Er war im Recht und sah zu entschlossen aus, als daß der Richter es hätte wagen dürfen, ihn abzuweisen. Fang ließ ihm daher den Eid abnehmen und fragte darauf, was er zu sagen habe.
«Ich sah drei Knaben – zwei andere und diesen hier – um den Herrn da herumschleichen, der vor meinem Laden stand und las. Der Diebstahl wurde von einem anderen Knaben begangen, und dieser war ganz erstaunt darüber – sah aus, als wenn ihn der Schlag gerührt hätte.»
«Warum kamen Sie nicht schon früher her?»

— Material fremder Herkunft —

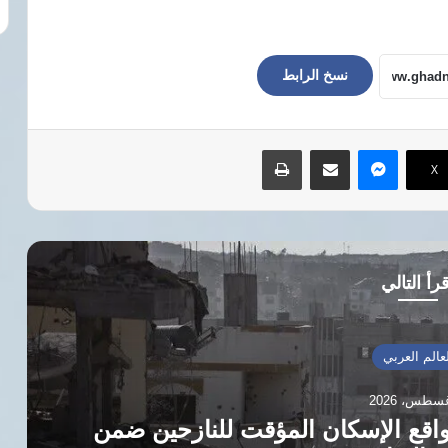
نسخ الرابط
ماسنجر
مشاركة عبر البريد
طباعة
‫X
رأ التالي
ن ضمن
الجيش الإسرائيلي يعلن م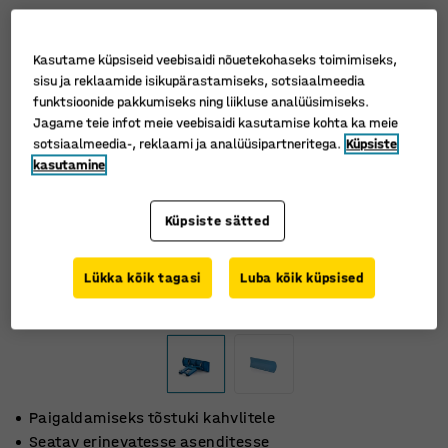
Kasutame küpsiseid veebisaidi nõuetekohaseks toimimiseks,
sisu ja reklaamide isikupärastamiseks, sotsiaalmeedia
funktsioonide pakkumiseks ning liikluse analüüsimiseks.
Jagame teie infot meie veebisaidi kasutamise kohta ka meie
sotsiaalmeedia-, reklaami ja analüüsipartneritega.
Küpsiste
kasutamine
Küpsiste sätted
Lükka kõik tagasi
Luba kõik küpsised
Paigaldamiseks tõstuki kahvlitele
Seatav erinevatesse asenditesse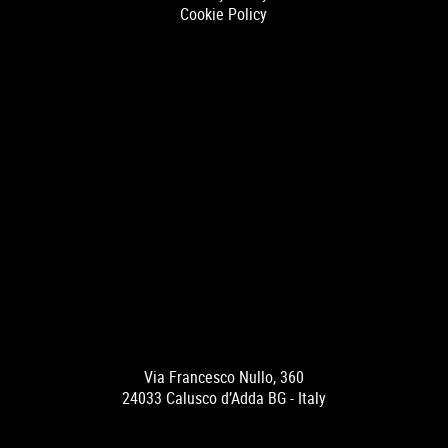
Cookie Policy
Via Francesco Nullo, 360
24033 Calusco d’Adda BG - Italy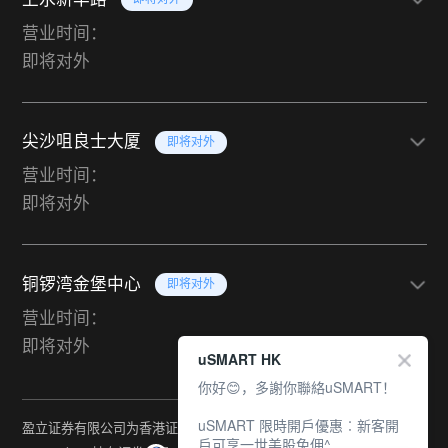
营业时间：
即将对外
尖沙咀良士大厦
即将对外
营业时间：
即将对外
铜锣湾金堡中心
即将对外
营业时间：
即将对外
uSMART HK
你好😊，多謝你聯絡uSMART！
uSMART 限時開戶優惠︰新客開
盈立证券有限公司为香港证监会持牌法团（中央编号：
戶可享一世美股免佣^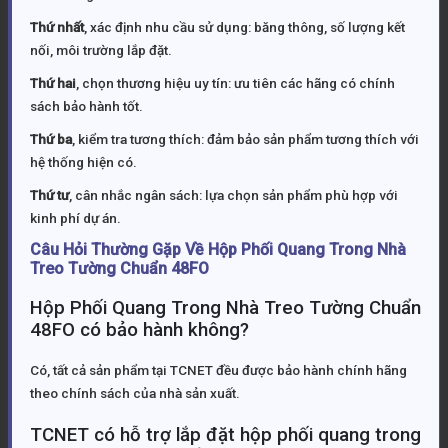
Thứ nhất
, xác định nhu cầu sử dụng: băng thông, số lượng kết
nối, môi trường lắp đặt.
Thứ hai
, chọn thương hiệu uy tín: ưu tiên các hãng có chính
sách bảo hành tốt.
Thứ ba
, kiểm tra tương thích: đảm bảo sản phẩm tương thích với
hệ thống hiện có.
Thứ tư
, cân nhắc ngân sách: lựa chọn sản phẩm phù hợp với
kinh phí dự án.
Câu Hỏi Thường Gặp Về Hộp Phối Quang Trong Nhà
Treo Tường Chuẩn 48FO
Hộp Phối Quang Trong Nhà Treo Tường Chuẩn
48FO có bảo hành không?
Có, tất cả sản phẩm tại TCNET đều được bảo hành chính hãng
theo chính sách của nhà sản xuất.
TCNET có hỗ trợ lắp đặt hộp phối quang trong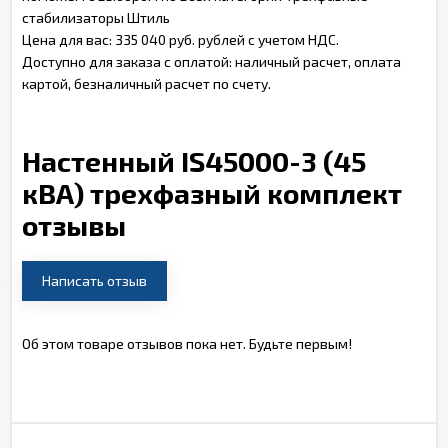
стабилизаторы Штиль
Цена для вас: 335 040 руб. рублей с учетом НДС.
Доступно для заказа с оплатой: наличный расчет, оплата
картой, безналичный расчет по счету.
Настенный IS45000-3 (45
кВА) трехфазный комплект
отзывы
Написать отзыв
Об этом товаре отзывов пока нет. Будьте первым!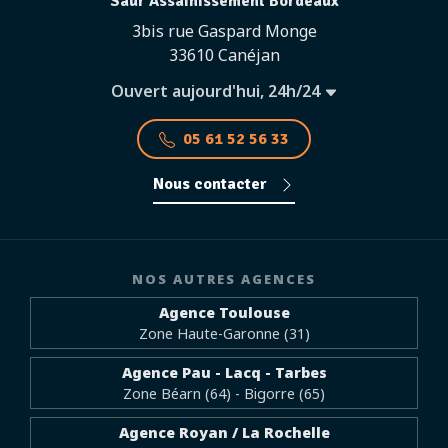
Saur Assainissement Bordeaux
3bis rue Gaspard Monge
33610 Canéjan
Ouvert aujourd'hui, 24h/24
05 61 52 56 33
Nous contacter
NOS AUTRES AGENCES
Agence Toulouse
Zone Haute-Garonne (31)
Agence Pau - Lacq - Tarbes
Zone Béarn (64) - Bigorre (65)
Agence Royan / La Rochelle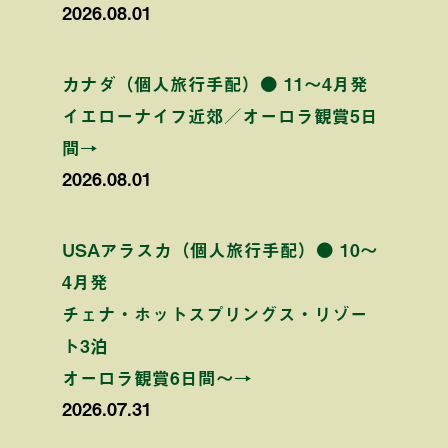
2026.08.01
カナダ（個人旅行手配）● 11〜4月発
イエローナイフ近郊／オーロラ観賞5日
間→
2026.08.01
USAアラスカ（個人旅行手配）● 10〜
4月発
チェナ・ホットスプリングス・リゾー
ト3泊
オーロラ観賞6日間〜→
2026.07.31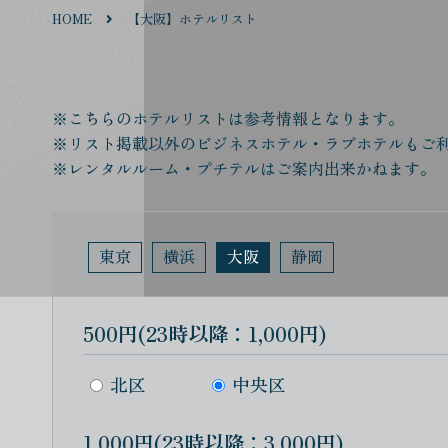
HOME
【大阪】ホテルリスト
※こちらのホテルリストは参考情報となります。
※リスト掲載以外のビジネスホテル・ラブホテルもご
※レンタルルーム・プチテルはご案内出来かねます。
東京
横浜
大阪
静岡
500円(23時以降：1,000円)
北区
中央区
1,000円(23時以降：3,000円)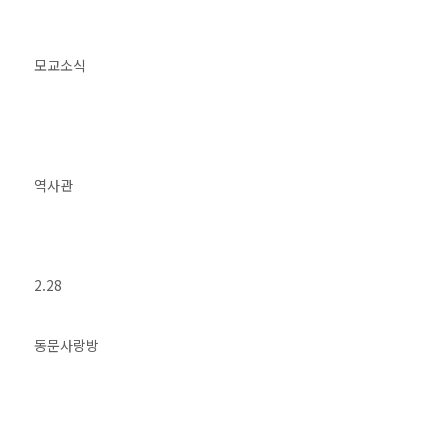
모교소식
역사관
2.28
동문사랑방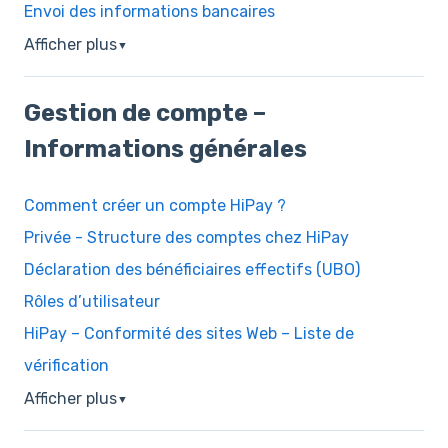
Envoi des informations bancaires
Afficher plus
▼
Gestion de compte –
Informations générales
Comment créer un compte HiPay ?
Privée - Structure des comptes chez HiPay
Déclaration des bénéficiaires effectifs (UBO)
Rôles d’utilisateur
HiPay – Conformité des sites Web – Liste de
vérification
Afficher plus
▼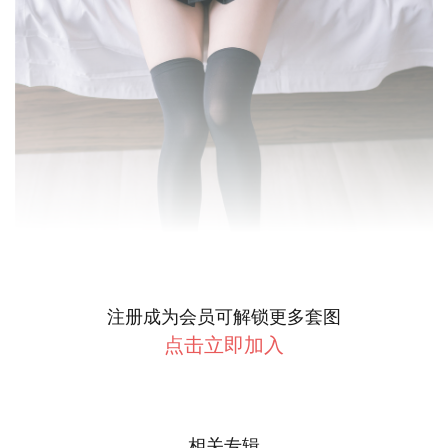
注册成为会员可解锁更多套图
点击立即加入
相关专辑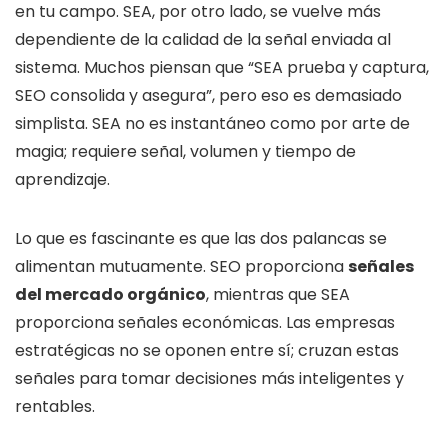
en tu campo. SEA, por otro lado, se vuelve más
dependiente de la calidad de la señal enviada al
sistema. Muchos piensan que “SEA prueba y captura,
SEO consolida y asegura”, pero eso es demasiado
simplista. SEA no es instantáneo como por arte de
magia; requiere señal, volumen y tiempo de
aprendizaje.
Lo que es fascinante es que las dos palancas se
alimentan mutuamente. SEO proporciona
señales
del mercado orgánico
, mientras que SEA
proporciona señales económicas. Las empresas
estratégicas no se oponen entre sí; cruzan estas
señales para tomar decisiones más inteligentes y
rentables.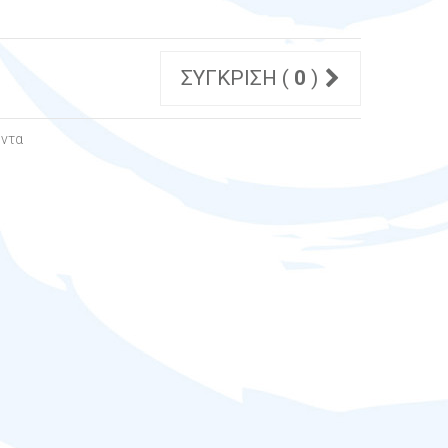
ΣΎΓΚΡΙΣΗ (
0
)
όντα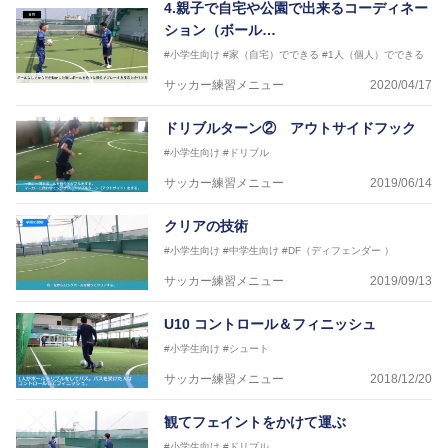
4.親子で自宅や公園で出来るコーディネー
ション（ボール…
#小学生向け
#家（自宅）でできる
#1人（個人）でできる
サッカー練習メニュー
2020/04/17
ドリブルターン② アウトサイドフック
#小学生向け
#ドリブル
サッカー練習メニュー
2019/06/14
クリアの技術
#小学生向け
#中学生向け
#DF（ディフェンダー ）
サッカー練習メニュー
2019/09/13
U10 コントロール＆フィニッシュ
#小学生向け
#シュート
サッカー練習メニュー
2018/12/20
観てフェイントをかけて運ぶ
#小学生向け
#ドリブル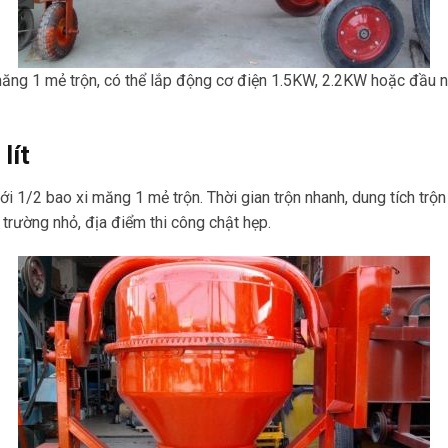
măng 1 mẻ trộn, có thể lắp động cơ điện 1.5KW, 2.2KW hoặc đầu 
lít
ới 1/2 bao xi măng 1 mẻ trộn. Thời gian trộn nhanh, dung tích trộ
trường nhỏ, địa điểm thi công chật hẹp.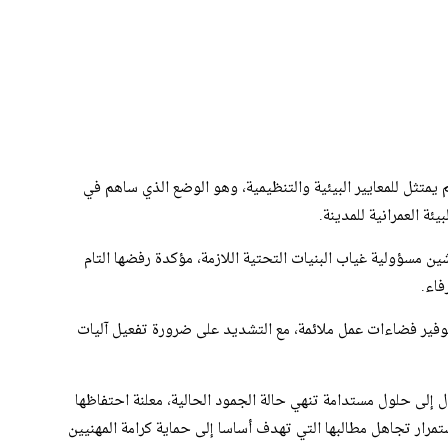
تثل للمعايير البيئية والتنظيمية، وهو الوضع الذي ساهم في
ة العمرانية للمدينة.
ين مسؤولية غياب البنيات التحتية اللازمة، مؤكدة رفضها التام
فاء.
وفير فضاءات عمل ملائمة، مع التشديد على ضرورة تفعيل آليات
إلى حلول مستدامة تنهي حالة الجمود الحالية، معلنة احتفاظها
رار تجاهل مطالبها التي تهدف أساسا إلى حماية كرامة المهنيين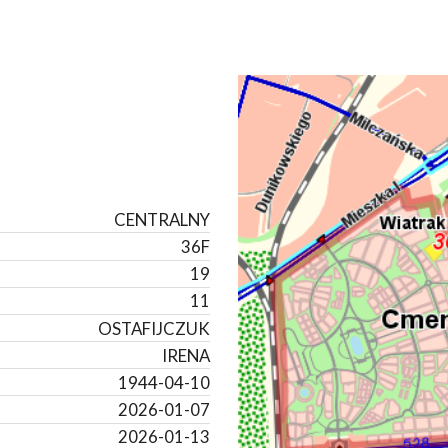
CENTRALNY
36F
19
11
OSTAFIJCZUK
IRENA
1944-04-10
2026-01-07
2026-01-13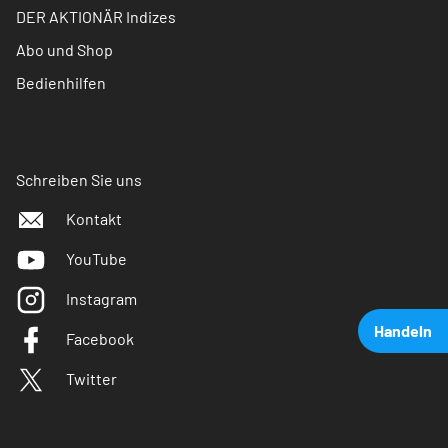
DER AKTIONÄR Indizes
Abo und Shop
Bedienhilfen
Schreiben Sie uns
Kontakt
YouTube
Instagram
Handeln
Facebook
Twitter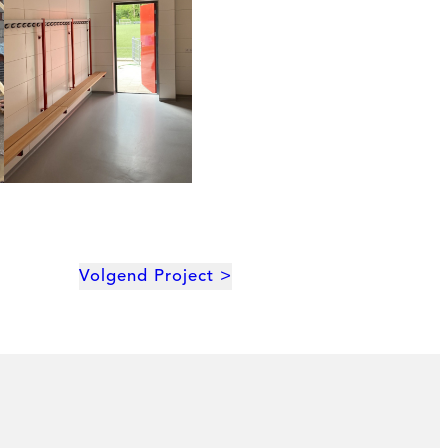
Volgend Project >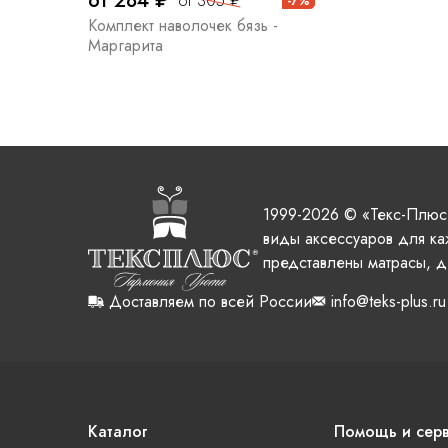
от 284 ₽
от 305 ₽
-7%
Комплект наволочек бязь -
Маргарита
1999-2026 © «Текс-Плюс
виды аксессуаров для ка
представлены матрасы, д
Доставляем по всей России
info@teks-plus.ru
Каталог
Помощь и сер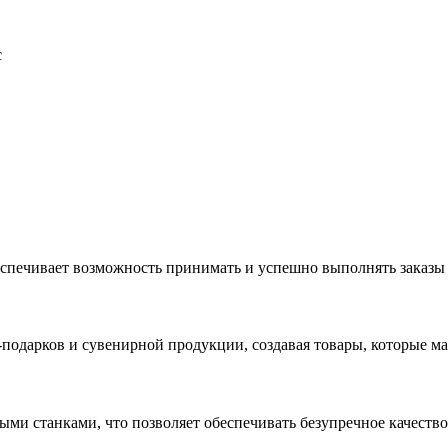
с
еспечивает возможность принимать и успешно выполнять заказы
с-подарков и сувенирной продукции, создавая товары, которые 
ыми станками, что позволяет обеспечивать безупречное качест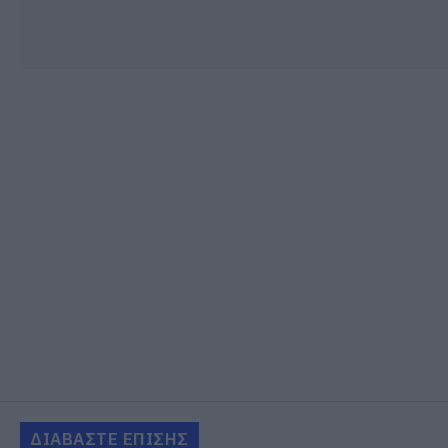
ΔΙΑΒΑΣΤΕ ΕΠΙΣΗΣ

«Ich hatte niemand, nach meinem Laden zu sehen, und bin hergelaufen, sobald ich jemand auftreiben konnte.»
«Also der Ankläger las?»
«Ja, Sir – in dem Buche, das er in diesem Augenblicke in der Hand hat.»
«Ah – ist es bezahlt?»
«Nein!» erwiderte der Buchhändler lächelnd.
«Mein Himmel, das hab' ich ganz vergessen!» rief der zerstreute alte Herr ganz unbefangen aus.